> _Requirement_:
In the data below, retype exactly the line that contains "potted plant: none [638,428,663,471]" and every line after it, through the last.
= Beginning of Section =
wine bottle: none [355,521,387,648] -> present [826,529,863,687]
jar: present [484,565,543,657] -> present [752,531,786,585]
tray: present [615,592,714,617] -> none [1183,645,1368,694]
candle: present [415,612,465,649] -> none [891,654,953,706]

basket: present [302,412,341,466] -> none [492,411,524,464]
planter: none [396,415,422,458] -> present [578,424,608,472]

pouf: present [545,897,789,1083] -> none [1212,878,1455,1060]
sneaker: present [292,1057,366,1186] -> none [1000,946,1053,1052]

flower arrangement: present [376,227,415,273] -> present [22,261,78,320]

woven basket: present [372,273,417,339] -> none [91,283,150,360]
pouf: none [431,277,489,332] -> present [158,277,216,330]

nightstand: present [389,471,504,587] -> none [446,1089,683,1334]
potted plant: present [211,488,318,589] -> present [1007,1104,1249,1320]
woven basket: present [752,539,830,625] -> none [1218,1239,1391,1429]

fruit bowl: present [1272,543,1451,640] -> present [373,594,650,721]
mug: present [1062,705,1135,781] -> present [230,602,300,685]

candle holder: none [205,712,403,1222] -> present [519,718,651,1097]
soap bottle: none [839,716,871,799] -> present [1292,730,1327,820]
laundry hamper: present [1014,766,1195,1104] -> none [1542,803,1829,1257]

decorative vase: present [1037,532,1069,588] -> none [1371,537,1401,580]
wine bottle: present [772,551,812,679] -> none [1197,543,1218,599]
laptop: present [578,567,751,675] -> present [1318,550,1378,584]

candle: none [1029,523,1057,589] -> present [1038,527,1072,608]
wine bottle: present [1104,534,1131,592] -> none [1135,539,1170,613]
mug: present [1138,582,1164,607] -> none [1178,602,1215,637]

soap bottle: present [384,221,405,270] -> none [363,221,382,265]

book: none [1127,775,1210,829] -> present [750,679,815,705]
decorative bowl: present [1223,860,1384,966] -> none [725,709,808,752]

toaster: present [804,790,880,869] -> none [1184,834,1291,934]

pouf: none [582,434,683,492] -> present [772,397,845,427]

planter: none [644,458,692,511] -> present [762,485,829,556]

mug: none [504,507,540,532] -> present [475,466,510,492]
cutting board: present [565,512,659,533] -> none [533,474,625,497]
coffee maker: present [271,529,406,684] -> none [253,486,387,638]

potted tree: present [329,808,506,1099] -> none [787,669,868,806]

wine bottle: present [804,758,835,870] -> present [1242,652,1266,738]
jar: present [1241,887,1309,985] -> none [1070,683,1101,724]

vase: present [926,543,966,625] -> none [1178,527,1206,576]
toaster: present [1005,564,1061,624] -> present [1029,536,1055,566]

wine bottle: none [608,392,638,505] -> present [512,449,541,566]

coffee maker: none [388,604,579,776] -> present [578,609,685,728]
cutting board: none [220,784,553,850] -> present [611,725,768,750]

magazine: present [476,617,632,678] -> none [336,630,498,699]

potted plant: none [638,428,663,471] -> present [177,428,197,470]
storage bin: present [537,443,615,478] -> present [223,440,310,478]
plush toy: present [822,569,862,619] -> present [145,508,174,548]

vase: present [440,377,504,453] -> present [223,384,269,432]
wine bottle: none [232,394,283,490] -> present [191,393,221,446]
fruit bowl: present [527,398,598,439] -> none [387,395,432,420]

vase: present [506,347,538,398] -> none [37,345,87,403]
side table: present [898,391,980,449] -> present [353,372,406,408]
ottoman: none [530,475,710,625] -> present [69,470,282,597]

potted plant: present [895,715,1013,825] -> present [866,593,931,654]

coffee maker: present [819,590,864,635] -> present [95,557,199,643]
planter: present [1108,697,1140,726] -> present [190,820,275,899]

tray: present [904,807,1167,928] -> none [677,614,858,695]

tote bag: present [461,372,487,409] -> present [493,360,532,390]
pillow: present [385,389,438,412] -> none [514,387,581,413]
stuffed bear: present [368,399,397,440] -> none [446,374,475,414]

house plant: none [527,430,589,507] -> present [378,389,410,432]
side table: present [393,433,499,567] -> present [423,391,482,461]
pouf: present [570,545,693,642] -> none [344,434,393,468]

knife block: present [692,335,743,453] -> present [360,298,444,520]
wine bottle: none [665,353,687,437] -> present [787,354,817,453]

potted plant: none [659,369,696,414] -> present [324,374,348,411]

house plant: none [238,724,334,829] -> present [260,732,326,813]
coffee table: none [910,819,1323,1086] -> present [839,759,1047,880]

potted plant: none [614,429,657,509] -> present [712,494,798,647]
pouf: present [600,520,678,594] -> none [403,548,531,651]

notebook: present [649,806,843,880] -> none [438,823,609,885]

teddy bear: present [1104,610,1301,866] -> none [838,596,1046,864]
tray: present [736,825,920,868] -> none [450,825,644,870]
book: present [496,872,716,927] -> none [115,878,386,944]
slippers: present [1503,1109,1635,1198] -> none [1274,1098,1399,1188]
= End of Section =
> _Response area_:
potted plant: none [638,428,663,471] -> present [177,428,197,470]
storage bin: present [537,443,615,478] -> present [223,440,310,478]
plush toy: present [822,569,862,619] -> present [145,508,174,548]

vase: present [440,377,504,453] -> present [223,384,269,432]
wine bottle: none [232,394,283,490] -> present [191,393,221,446]
fruit bowl: present [527,398,598,439] -> none [387,395,432,420]

vase: present [506,347,538,398] -> none [37,345,87,403]
side table: present [898,391,980,449] -> present [353,372,406,408]
ottoman: none [530,475,710,625] -> present [69,470,282,597]

potted plant: present [895,715,1013,825] -> present [866,593,931,654]

coffee maker: present [819,590,864,635] -> present [95,557,199,643]
planter: present [1108,697,1140,726] -> present [190,820,275,899]

tray: present [904,807,1167,928] -> none [677,614,858,695]

tote bag: present [461,372,487,409] -> present [493,360,532,390]
pillow: present [385,389,438,412] -> none [514,387,581,413]
stuffed bear: present [368,399,397,440] -> none [446,374,475,414]

house plant: none [527,430,589,507] -> present [378,389,410,432]
side table: present [393,433,499,567] -> present [423,391,482,461]
pouf: present [570,545,693,642] -> none [344,434,393,468]

knife block: present [692,335,743,453] -> present [360,298,444,520]
wine bottle: none [665,353,687,437] -> present [787,354,817,453]

potted plant: none [659,369,696,414] -> present [324,374,348,411]

house plant: none [238,724,334,829] -> present [260,732,326,813]
coffee table: none [910,819,1323,1086] -> present [839,759,1047,880]

potted plant: none [614,429,657,509] -> present [712,494,798,647]
pouf: present [600,520,678,594] -> none [403,548,531,651]

notebook: present [649,806,843,880] -> none [438,823,609,885]

teddy bear: present [1104,610,1301,866] -> none [838,596,1046,864]
tray: present [736,825,920,868] -> none [450,825,644,870]
book: present [496,872,716,927] -> none [115,878,386,944]
slippers: present [1503,1109,1635,1198] -> none [1274,1098,1399,1188]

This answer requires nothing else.